[Dataset entries]
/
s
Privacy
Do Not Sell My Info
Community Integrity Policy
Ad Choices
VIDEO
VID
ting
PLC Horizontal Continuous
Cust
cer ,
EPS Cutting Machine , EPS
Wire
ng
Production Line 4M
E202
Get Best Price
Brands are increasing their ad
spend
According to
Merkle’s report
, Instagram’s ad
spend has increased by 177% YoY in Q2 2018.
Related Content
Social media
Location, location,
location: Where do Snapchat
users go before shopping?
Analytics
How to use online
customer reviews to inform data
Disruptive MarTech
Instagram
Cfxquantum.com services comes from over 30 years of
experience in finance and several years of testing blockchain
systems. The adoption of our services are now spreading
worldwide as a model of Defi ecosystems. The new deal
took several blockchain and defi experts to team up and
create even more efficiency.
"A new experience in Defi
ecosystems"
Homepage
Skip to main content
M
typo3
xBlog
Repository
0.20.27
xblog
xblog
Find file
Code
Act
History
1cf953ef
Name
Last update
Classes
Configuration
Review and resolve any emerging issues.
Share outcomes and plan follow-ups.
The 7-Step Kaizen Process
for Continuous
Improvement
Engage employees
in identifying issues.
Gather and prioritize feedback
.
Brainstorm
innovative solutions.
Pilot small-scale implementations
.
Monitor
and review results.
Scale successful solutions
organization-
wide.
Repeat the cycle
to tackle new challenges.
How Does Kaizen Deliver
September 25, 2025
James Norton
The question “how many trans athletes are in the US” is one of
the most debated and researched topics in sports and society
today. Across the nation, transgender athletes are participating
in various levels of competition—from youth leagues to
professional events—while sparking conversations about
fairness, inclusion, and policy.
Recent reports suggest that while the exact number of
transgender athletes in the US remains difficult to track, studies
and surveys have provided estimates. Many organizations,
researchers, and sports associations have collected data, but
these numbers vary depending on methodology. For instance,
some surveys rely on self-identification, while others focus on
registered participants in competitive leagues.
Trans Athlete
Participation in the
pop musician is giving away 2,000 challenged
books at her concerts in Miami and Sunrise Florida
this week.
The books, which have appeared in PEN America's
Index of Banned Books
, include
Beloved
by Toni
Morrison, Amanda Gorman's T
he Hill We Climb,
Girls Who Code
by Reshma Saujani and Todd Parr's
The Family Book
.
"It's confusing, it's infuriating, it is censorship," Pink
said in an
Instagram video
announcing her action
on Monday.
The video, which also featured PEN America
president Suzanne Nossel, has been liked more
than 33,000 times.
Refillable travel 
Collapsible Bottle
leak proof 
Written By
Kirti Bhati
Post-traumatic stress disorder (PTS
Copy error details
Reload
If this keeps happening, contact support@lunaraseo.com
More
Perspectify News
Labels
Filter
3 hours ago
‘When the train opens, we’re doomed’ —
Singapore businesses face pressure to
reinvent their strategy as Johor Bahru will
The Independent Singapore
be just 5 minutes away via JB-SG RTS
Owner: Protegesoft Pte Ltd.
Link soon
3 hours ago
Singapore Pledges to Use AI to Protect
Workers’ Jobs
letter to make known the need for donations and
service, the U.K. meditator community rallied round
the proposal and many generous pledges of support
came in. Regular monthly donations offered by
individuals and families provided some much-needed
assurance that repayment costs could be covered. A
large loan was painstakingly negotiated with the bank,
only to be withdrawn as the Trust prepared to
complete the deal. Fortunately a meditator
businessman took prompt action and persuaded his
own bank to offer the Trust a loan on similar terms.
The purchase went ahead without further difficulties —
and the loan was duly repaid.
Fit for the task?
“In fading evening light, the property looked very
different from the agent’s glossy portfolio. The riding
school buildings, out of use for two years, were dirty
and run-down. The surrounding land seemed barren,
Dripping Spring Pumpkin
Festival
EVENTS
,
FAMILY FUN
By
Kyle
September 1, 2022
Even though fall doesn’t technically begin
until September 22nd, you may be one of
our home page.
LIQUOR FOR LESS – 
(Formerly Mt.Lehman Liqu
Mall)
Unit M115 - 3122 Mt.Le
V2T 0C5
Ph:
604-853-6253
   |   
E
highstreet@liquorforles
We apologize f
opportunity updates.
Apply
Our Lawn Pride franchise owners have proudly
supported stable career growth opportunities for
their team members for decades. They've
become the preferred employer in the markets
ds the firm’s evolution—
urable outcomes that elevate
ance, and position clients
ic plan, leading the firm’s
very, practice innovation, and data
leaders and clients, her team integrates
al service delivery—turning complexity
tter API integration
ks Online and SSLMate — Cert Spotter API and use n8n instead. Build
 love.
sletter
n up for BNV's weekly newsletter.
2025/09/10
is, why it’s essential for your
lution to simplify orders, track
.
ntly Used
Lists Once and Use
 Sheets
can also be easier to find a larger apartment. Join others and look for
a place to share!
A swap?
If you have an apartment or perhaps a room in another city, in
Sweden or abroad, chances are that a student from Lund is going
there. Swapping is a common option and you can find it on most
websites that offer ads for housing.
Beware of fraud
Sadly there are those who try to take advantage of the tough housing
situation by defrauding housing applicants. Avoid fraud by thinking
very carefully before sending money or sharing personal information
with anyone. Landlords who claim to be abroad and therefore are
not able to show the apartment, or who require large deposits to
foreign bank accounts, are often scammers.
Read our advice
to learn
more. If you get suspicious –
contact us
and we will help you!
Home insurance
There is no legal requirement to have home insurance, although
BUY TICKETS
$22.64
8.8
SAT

*How to complete this task:* Edit the items above so that every "Kaizen" becomes "Lean", and leave all other text unchanged.

*Solved exercise:*
/
s
Privacy
Do Not Sell My Info
Community Integrity Policy
Ad Choices
VIDEO
VID
ting
PLC Horizontal Continuous
Cust
cer ,
EPS Cutting Machine , EPS
Wire
ng
Production Line 4M
E202
Get Best Price
Brands are increasing their ad
spend
According to
Merkle’s report
, Instagram’s ad
spend has increased by 177% YoY in Q2 2018.
Related Content
Social media
Location, location,
location: Where do Snapchat
users go before shopping?
Analytics
How to use online
customer reviews to inform data
Disruptive MarTech
Instagram
Cfxquantum.com services comes from over 30 years of
experience in finance and several years of testing blockchain
systems. The adoption of our services are now spreading
worldwide as a model of Defi ecosystems. The new deal
took several blockchain and defi experts to team up and
create even more efficiency.
"A new experience in Defi
ecosystems"
Homepage
Skip to main content
M
typo3
xBlog
Repository
0.20.27
xblog
xblog
Find file
Code
Act
History
1cf953ef
Name
Last update
Classes
Configuration
Review and resolve any emerging issues.
Share outcomes and plan follow-ups.
The 7-Step Lean Process
for Continuous
Improvement
Engage employees
in identifying issues.
Gather and prioritize feedback
.
Brainstorm
innovative solutions.
Pilot small-scale implementations
.
Monitor
and review results.
Scale successful solutions
organization-
wide.
Repeat the cycle
to tackle new challenges.
How Does Lean Deliver
September 25, 2025
James Norton
The question “how many trans athletes are in the US” is one of
the most debated and researched topics in sports and society
today. Across the nation, transgender athletes are participating
in various levels of competition—from youth leagues to
professional events—while sparking conversations about
fairness, inclusion, and policy.
Recent reports suggest that while the exact number of
transgender athletes in the US remains difficult to track, studies
and surveys have provided estimates. Many organizations,
researchers, and sports associations have collected data, but
these numbers vary depending on methodology. For instance,
some surveys rely on self-identification, while others focus on
registered participants in competitive leagues.
Trans Athlete
Participation in the
pop musician is giving away 2,000 challenged
books at her concerts in Miami and Sunrise Florida
this week.
The books, which have appeared in PEN America's
Index of Banned Books
, include
Beloved
by Toni
Morrison, Amanda Gorman's T
he Hill We Climb,
Girls Who Code
by Reshma Saujani and Todd Parr's
The Family Book
.
"It's confusing, it's infuriating, it is censorship," Pink
said in an
Instagram video
announcing her action
on Monday.
The video, which also featured PEN America
president Suzanne Nossel, has been liked more
than 33,000 times.
Refillable travel 
Collapsible Bottle
leak proof 
Written By
Kirti Bhati
Post-traumatic stress disorder (PTS
Copy error details
Reload
If this keeps happening, contact support@lunaraseo.com
More
Perspectify News
Labels
Filter
3 hours ago
‘When the train opens, we’re doomed’ —
Singapore businesses face pressure to
reinvent their strategy as Johor Bahru will
The Independent Singapore
be just 5 minutes away via JB-SG RTS
Owner: Protegesoft Pte Ltd.
Link soon
3 hours ago
Singapore Pledges to Use AI to Protect
Workers’ Jobs
letter to make known the need for donations and
service, the U.K. meditator community rallied round
the proposal and many generous pledges of support
came in. Regular monthly donations offered by
individuals and families provided some much-needed
assurance that repayment costs could be covered. A
large loan was painstakingly negotiated with the bank,
only to be withdrawn as the Trust prepared to
complete the deal. Fortunately a meditator
businessman took prompt action and persuaded his
own bank to offer the Trust a loan on similar terms.
The purchase went ahead without further difficulties —
and the loan was duly repaid.
Fit for the task?
“In fading evening light, the property looked very
different from the agent’s glossy portfolio. The riding
school buildings, out of use for two years, were dirty
and run-down. The surrounding land seemed barren,
Dripping Spring Pumpkin
Festival
EVENTS
,
FAMILY FUN
By
Kyle
September 1, 2022
Even though fall doesn’t technically begin
until September 22nd, you may be one of
our home page.
LIQUOR FOR LESS – 
(Formerly Mt.Lehman Liqu
Mall)
Unit M115 - 3122 Mt.Le
V2T 0C5
Ph:
604-853-6253
   |   
E
highstreet@liquorforles
We apologize f
opportunity updates.
Apply
Our Lawn Pride franchise owners have proudly
supported stable career growth opportunities for
their team members for decades. They've
become the preferred employer in the markets
ds the firm’s evolution—
urable outcomes that elevate
ance, and position clients
ic plan, leading the firm’s
very, practice innovation, and data
leaders and clients, her team integrates
al service delivery—turning complexity
tter API integration
ks Online and SSLMate — Cert Spotter API and use n8n instead. Build
 love.
sletter
n up for BNV's weekly newsletter.
2025/09/10
is, why it’s essential for your
lution to simplify orders, track
.
ntly Used
Lists Once and Use
 Sheets
can also be easier to find a larger apartment. Join others and look for
a place to share!
A swap?
If you have an apartment or perhaps a room in another city, in
Sweden or abroad, chances are that a student from Lund is going
there. Swapping is a common option and you can find it on most
websites that offer ads for housing.
Beware of fraud
Sadly there are those who try to take advantage of the tough housing
situation by defrauding housing applicants. Avoid fraud by thinking
very carefully before sending money or sharing personal information
with anyone. Landlords who claim to be abroad and therefore are
not able to show the apartment, or who require large deposits to
foreign bank accounts, are often scammers.
Read our advice
to learn
more. If you get suspicious –
contact us
and we will help you!
Home insurance
There is no legal requirement to have home insurance, although
BUY TICKETS
$22.64
8.8
SAT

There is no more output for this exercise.